WHAT YOU NEED TO DO:
If a picture appears in the records, leave it out and transcribe the rest exactly.

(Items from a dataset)
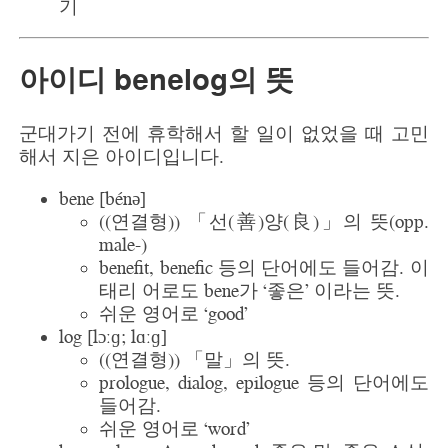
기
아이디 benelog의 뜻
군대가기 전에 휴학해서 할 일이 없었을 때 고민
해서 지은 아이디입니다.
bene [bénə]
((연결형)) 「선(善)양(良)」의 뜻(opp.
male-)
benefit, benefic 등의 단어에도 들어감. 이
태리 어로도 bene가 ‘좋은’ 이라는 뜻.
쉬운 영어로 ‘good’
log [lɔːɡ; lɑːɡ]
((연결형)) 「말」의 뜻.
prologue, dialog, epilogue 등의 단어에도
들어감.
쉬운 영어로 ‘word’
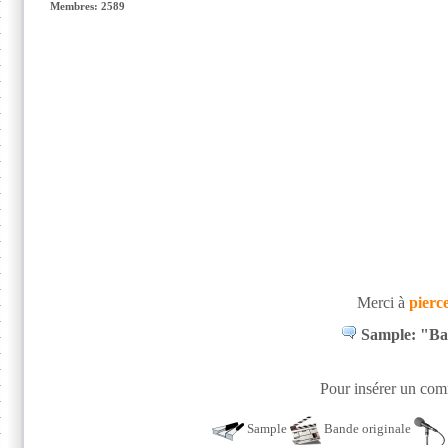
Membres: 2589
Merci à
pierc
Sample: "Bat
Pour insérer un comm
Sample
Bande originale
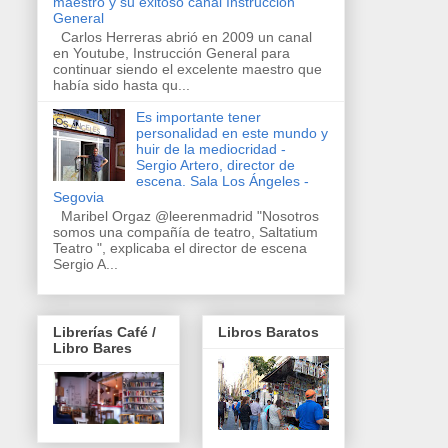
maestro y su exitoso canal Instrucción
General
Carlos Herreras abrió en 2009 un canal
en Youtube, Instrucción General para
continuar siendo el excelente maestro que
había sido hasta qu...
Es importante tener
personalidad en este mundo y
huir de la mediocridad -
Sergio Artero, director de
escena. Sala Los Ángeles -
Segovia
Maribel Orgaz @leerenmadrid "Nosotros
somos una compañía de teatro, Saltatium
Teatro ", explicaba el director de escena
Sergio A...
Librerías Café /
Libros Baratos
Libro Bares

SOLUTION TO THE PROBLEM:
기
아이디 benelog의 뜻
군대가기 전에 휴학해서 할 일이 없었을 때 고민
해서 지은 아이디입니다.
bene [bénə]
((연결형)) 「선(善)양(良)」의 뜻(opp.
male-)
benefit, benefic 등의 단어에도 들어감. 이
태리 어로도 bene가 ‘좋은’ 이라는 뜻.
쉬운 영어로 ‘good’
log [lɔːɡ; lɑːɡ]
((연결형)) 「말」의 뜻.
prologue, dialog, epilogue 등의 단어에도
들어감.
쉬운 영어로 ‘word’
Membres: 2589
Merci à
pierc
Sample: "Bat
Pour insérer un comm
Sample
Bande originale
maestro y su exitoso canal Instrucción
General
Carlos Herreras abrió en 2009 un canal
en Youtube, Instrucción General para
continuar siendo el excelente maestro que
había sido hasta qu...
Es importante tener
personalidad en este mundo y
huir de la mediocridad -
Sergio Artero, director de
escena. Sala Los Ángeles -
Segovia
Maribel Orgaz @leerenmadrid "Nosotros
somos una compañía de teatro, Saltatium
Teatro ", explicaba el director de escena
Sergio A...
Librerías Café /
Libros Baratos
Libro Bares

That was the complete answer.